## Instructions to follow
Pictures aside, return every line below exactly as written.

[Saved data entries]
::::

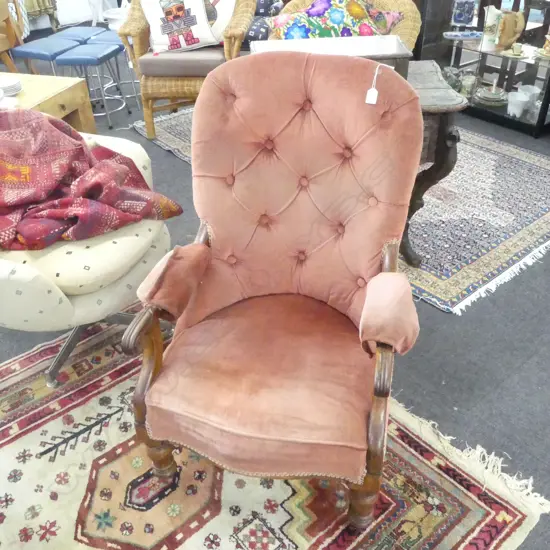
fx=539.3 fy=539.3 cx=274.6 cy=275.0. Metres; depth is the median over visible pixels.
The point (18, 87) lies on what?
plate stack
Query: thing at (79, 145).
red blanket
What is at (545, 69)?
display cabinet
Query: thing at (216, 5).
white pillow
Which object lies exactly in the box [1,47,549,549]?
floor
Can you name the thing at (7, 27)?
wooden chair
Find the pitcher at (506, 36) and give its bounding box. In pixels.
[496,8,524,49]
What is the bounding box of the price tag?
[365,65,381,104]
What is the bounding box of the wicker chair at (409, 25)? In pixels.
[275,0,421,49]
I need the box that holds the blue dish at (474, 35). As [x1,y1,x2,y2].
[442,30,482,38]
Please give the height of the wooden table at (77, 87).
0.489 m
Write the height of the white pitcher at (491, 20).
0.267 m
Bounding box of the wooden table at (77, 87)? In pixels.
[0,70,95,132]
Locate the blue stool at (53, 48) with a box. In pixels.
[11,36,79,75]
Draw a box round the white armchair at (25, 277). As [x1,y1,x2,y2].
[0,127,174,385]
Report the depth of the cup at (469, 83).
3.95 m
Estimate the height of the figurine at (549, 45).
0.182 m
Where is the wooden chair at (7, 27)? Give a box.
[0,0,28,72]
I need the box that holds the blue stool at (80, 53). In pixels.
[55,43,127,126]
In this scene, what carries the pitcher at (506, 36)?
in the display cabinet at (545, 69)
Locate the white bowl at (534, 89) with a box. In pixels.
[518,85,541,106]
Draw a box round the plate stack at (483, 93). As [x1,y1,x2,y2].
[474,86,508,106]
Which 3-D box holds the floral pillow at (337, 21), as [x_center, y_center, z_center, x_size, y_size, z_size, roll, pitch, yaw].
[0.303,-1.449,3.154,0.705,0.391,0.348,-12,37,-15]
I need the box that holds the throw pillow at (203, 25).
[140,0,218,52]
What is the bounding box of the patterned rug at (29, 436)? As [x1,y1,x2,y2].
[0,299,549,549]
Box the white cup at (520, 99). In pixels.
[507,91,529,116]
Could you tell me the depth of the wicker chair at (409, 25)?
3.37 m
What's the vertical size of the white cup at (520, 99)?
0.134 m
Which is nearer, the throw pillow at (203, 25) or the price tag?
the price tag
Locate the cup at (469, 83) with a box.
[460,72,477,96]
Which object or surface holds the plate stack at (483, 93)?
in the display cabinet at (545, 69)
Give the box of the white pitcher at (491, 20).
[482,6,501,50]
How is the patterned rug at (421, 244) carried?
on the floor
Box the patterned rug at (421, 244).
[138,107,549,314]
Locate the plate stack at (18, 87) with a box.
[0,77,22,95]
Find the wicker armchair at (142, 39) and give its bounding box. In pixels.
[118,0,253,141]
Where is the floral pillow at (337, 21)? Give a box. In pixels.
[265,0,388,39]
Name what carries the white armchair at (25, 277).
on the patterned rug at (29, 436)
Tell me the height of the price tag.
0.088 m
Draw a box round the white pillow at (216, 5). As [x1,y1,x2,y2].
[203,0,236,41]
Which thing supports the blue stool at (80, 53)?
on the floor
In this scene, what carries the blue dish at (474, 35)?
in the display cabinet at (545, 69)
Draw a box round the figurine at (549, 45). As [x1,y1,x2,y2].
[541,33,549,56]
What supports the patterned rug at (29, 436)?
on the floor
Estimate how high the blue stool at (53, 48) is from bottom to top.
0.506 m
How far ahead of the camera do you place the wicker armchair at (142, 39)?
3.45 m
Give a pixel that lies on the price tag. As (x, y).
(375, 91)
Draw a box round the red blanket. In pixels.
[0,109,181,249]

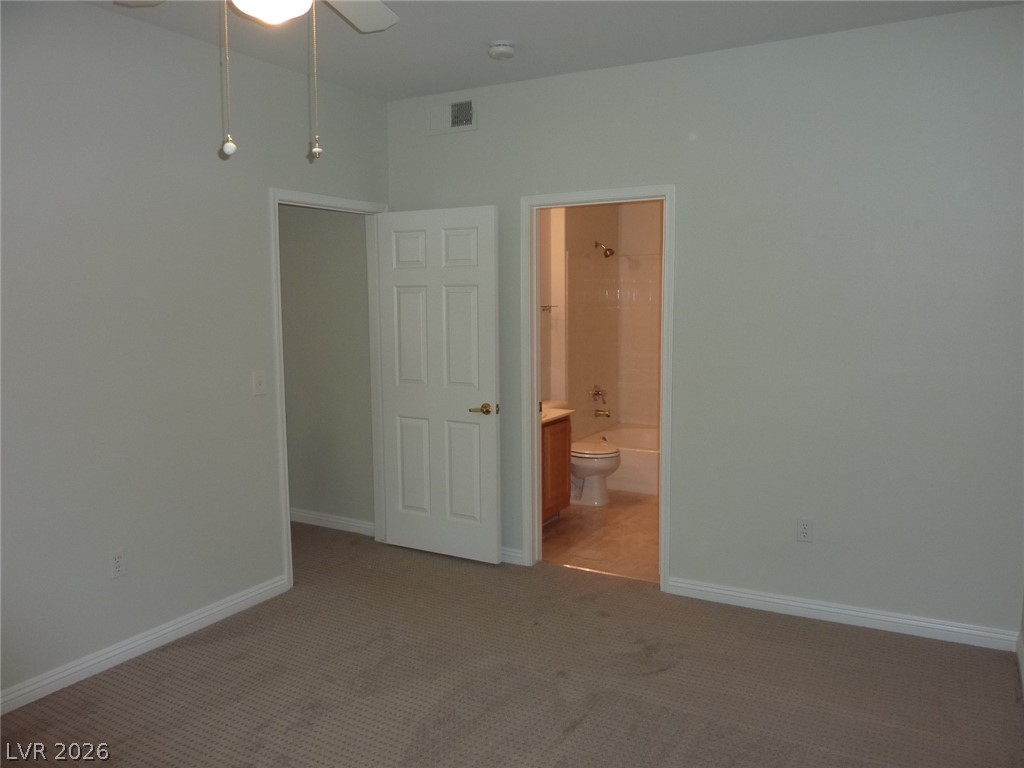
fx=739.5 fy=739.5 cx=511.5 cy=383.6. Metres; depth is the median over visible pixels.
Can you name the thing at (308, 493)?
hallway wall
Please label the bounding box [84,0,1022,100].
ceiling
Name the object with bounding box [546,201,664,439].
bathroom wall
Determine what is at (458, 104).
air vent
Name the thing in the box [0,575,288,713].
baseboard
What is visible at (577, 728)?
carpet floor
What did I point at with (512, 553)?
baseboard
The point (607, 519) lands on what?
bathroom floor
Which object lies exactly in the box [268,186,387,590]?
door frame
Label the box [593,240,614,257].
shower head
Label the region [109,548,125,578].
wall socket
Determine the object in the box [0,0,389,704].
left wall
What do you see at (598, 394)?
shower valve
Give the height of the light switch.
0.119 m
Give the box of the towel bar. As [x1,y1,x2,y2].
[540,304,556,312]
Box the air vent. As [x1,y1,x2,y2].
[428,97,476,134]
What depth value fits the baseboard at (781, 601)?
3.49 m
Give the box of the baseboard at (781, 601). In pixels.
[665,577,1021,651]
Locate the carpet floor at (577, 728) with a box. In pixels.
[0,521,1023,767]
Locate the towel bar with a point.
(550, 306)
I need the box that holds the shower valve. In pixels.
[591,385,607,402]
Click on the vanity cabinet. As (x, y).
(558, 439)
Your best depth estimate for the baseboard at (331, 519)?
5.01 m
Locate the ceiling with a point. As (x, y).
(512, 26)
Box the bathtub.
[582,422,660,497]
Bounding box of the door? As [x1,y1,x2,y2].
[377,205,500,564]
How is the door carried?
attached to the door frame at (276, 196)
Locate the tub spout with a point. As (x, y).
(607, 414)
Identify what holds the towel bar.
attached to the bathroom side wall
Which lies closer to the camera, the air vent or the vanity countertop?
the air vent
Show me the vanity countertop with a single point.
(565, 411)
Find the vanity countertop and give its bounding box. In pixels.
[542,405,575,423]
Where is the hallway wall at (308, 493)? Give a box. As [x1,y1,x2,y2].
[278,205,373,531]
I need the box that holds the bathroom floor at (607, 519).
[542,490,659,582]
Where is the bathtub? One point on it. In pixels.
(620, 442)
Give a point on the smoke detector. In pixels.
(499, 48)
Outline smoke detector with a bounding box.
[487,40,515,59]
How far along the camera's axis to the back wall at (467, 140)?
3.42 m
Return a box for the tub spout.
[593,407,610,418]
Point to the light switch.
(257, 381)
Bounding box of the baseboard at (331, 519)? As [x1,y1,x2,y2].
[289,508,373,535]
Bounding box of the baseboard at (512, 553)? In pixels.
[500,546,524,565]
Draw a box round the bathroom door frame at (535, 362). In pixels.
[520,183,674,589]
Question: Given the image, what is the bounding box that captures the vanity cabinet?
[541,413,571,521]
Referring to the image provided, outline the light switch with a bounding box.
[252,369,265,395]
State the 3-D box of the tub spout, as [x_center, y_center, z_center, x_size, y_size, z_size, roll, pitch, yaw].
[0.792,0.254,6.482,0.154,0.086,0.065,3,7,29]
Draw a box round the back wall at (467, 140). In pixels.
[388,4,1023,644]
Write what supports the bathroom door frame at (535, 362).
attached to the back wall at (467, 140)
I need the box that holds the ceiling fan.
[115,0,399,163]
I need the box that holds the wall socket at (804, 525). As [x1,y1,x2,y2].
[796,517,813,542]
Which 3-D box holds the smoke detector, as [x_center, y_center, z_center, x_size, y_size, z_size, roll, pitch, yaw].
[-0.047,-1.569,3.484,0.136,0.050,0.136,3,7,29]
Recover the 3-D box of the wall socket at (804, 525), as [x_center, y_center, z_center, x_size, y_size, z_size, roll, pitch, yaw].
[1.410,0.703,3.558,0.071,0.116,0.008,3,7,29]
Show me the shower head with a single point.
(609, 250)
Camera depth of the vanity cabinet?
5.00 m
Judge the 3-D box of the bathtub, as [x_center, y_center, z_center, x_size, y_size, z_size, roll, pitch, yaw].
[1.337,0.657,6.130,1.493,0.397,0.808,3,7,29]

::::

## Reply to the exercise
fx=539.3 fy=539.3 cx=274.6 cy=275.0. Metres; depth is the median over visible pixels.
The point (18, 87) lies on what?
plate stack
Query: thing at (79, 145).
red blanket
What is at (545, 69)?
display cabinet
Query: thing at (216, 5).
white pillow
Which object lies exactly in the box [1,47,549,549]?
floor
Can you name the thing at (7, 27)?
wooden chair
Find the pitcher at (506, 36) and give its bounding box. In pixels.
[496,8,524,49]
What is the bounding box of the price tag?
[365,65,381,104]
What is the bounding box of the wicker chair at (409, 25)? In pixels.
[275,0,421,49]
I need the box that holds the blue dish at (474, 35). As [x1,y1,x2,y2].
[442,30,482,38]
Please give the height of the wooden table at (77, 87).
0.489 m
Write the height of the white pitcher at (491, 20).
0.267 m
Bounding box of the wooden table at (77, 87)? In pixels.
[0,70,95,132]
Locate the blue stool at (53, 48) with a box. In pixels.
[11,36,79,75]
Draw a box round the white armchair at (25, 277). As [x1,y1,x2,y2].
[0,127,174,385]
Report the depth of the cup at (469, 83).
3.95 m
Estimate the height of the figurine at (549, 45).
0.182 m
Where is the wooden chair at (7, 27)? Give a box.
[0,0,28,72]
I need the box that holds the blue stool at (80, 53). In pixels.
[55,43,127,126]
In this scene, what carries the pitcher at (506, 36)?
in the display cabinet at (545, 69)
Locate the white bowl at (534, 89) with a box. In pixels.
[518,85,541,106]
Draw a box round the plate stack at (483, 93). As [x1,y1,x2,y2].
[474,86,508,106]
Which 3-D box holds the floral pillow at (337, 21), as [x_center, y_center, z_center, x_size, y_size, z_size, roll, pitch, yaw].
[0.303,-1.449,3.154,0.705,0.391,0.348,-12,37,-15]
I need the box that holds the throw pillow at (203, 25).
[140,0,218,52]
What is the bounding box of the patterned rug at (29, 436)? As [x1,y1,x2,y2].
[0,299,549,549]
Box the white cup at (520, 99). In pixels.
[507,91,529,116]
Could you tell me the depth of the wicker chair at (409, 25)?
3.37 m
What's the vertical size of the white cup at (520, 99)?
0.134 m
Which is nearer, the throw pillow at (203, 25) or the price tag?
the price tag
Locate the cup at (469, 83) with a box.
[460,72,477,96]
Which object or surface holds the plate stack at (483, 93)?
in the display cabinet at (545, 69)
Give the box of the white pitcher at (491, 20).
[482,6,501,50]
How is the patterned rug at (421, 244) carried?
on the floor
Box the patterned rug at (421, 244).
[138,107,549,314]
Locate the plate stack at (18, 87) with a box.
[0,77,22,95]
Find the wicker armchair at (142, 39) and give its bounding box. In pixels.
[118,0,253,141]
Where is the floral pillow at (337, 21)? Give a box. In pixels.
[265,0,388,39]
Name what carries the white armchair at (25, 277).
on the patterned rug at (29, 436)
Tell me the height of the price tag.
0.088 m
Draw a box round the white pillow at (216, 5). As [x1,y1,x2,y2].
[203,0,236,41]
Which thing supports the blue stool at (80, 53)?
on the floor
In this scene, what carries the blue dish at (474, 35)?
in the display cabinet at (545, 69)
Draw a box round the figurine at (549, 45). As [x1,y1,x2,y2].
[541,33,549,56]
What supports the patterned rug at (29, 436)?
on the floor
Estimate how high the blue stool at (53, 48) is from bottom to top.
0.506 m
How far ahead of the camera do you place the wicker armchair at (142, 39)?
3.45 m
Give a pixel that lies on the price tag. As (x, y).
(375, 91)
Draw a box round the red blanket. In pixels.
[0,109,181,249]

fx=739.5 fy=739.5 cx=511.5 cy=383.6. Metres; depth is the median over visible pixels.
Can you name the thing at (308, 493)?
hallway wall
Please label the bounding box [84,0,1022,100].
ceiling
Name the object with bounding box [546,201,664,439].
bathroom wall
Determine what is at (458, 104).
air vent
Name the thing in the box [0,575,288,713].
baseboard
What is visible at (577, 728)?
carpet floor
What did I point at with (512, 553)?
baseboard
The point (607, 519) lands on what?
bathroom floor
Which object lies exactly in the box [268,186,387,590]?
door frame
Label the box [593,240,614,257].
shower head
Label the region [109,548,125,578].
wall socket
Determine the object in the box [0,0,389,704].
left wall
What do you see at (598, 394)?
shower valve
Give the height of the light switch.
0.119 m
Give the box of the towel bar. As [x1,y1,x2,y2].
[540,304,556,312]
Box the air vent. As [x1,y1,x2,y2].
[428,97,476,134]
What depth value fits the baseboard at (781, 601)?
3.49 m
Give the box of the baseboard at (781, 601). In pixels.
[665,577,1021,651]
Locate the carpet floor at (577, 728) with a box. In pixels.
[0,521,1023,767]
Locate the towel bar with a point.
(550, 306)
I need the box that holds the shower valve. In pixels.
[591,385,607,402]
Click on the vanity cabinet. As (x, y).
(558, 439)
Your best depth estimate for the baseboard at (331, 519)?
5.01 m
Locate the ceiling with a point. As (x, y).
(512, 26)
Box the bathtub.
[582,422,660,497]
Bounding box of the door? As [x1,y1,x2,y2].
[377,205,500,564]
How is the door carried?
attached to the door frame at (276, 196)
Locate the tub spout with a point. As (x, y).
(607, 414)
Identify what holds the towel bar.
attached to the bathroom side wall
Which lies closer to the camera, the air vent or the vanity countertop?
the air vent
Show me the vanity countertop with a single point.
(565, 411)
Find the vanity countertop and give its bounding box. In pixels.
[542,405,575,423]
Where is the hallway wall at (308, 493)? Give a box. As [x1,y1,x2,y2].
[278,205,373,531]
I need the box that holds the bathroom floor at (607, 519).
[542,490,659,582]
Where is the bathtub? One point on it. In pixels.
(620, 442)
Give a point on the smoke detector. In pixels.
(499, 48)
Outline smoke detector with a bounding box.
[487,40,515,59]
How far along the camera's axis to the back wall at (467, 140)?
3.42 m
Return a box for the tub spout.
[593,407,610,418]
Point to the light switch.
(257, 381)
Bounding box of the baseboard at (331, 519)? As [x1,y1,x2,y2].
[289,508,373,535]
Bounding box of the baseboard at (512, 553)? In pixels.
[500,546,524,565]
Draw a box round the bathroom door frame at (535, 362). In pixels.
[520,183,674,589]
Question: Given the image, what is the bounding box that captures the vanity cabinet?
[541,413,571,521]
Referring to the image provided, outline the light switch with a bounding box.
[252,369,265,395]
State the 3-D box of the tub spout, as [x_center, y_center, z_center, x_size, y_size, z_size, roll, pitch, yaw].
[0.792,0.254,6.482,0.154,0.086,0.065,3,7,29]
Draw a box round the back wall at (467, 140). In pixels.
[388,4,1023,644]
Write what supports the bathroom door frame at (535, 362).
attached to the back wall at (467, 140)
I need the box that holds the ceiling fan.
[115,0,399,163]
I need the box that holds the wall socket at (804, 525). As [x1,y1,x2,y2].
[796,517,813,542]
Which 3-D box holds the smoke detector, as [x_center, y_center, z_center, x_size, y_size, z_size, roll, pitch, yaw].
[-0.047,-1.569,3.484,0.136,0.050,0.136,3,7,29]
Recover the 3-D box of the wall socket at (804, 525), as [x_center, y_center, z_center, x_size, y_size, z_size, roll, pitch, yaw].
[1.410,0.703,3.558,0.071,0.116,0.008,3,7,29]
Show me the shower head with a single point.
(609, 250)
Camera depth of the vanity cabinet?
5.00 m
Judge the 3-D box of the bathtub, as [x_center, y_center, z_center, x_size, y_size, z_size, roll, pitch, yaw].
[1.337,0.657,6.130,1.493,0.397,0.808,3,7,29]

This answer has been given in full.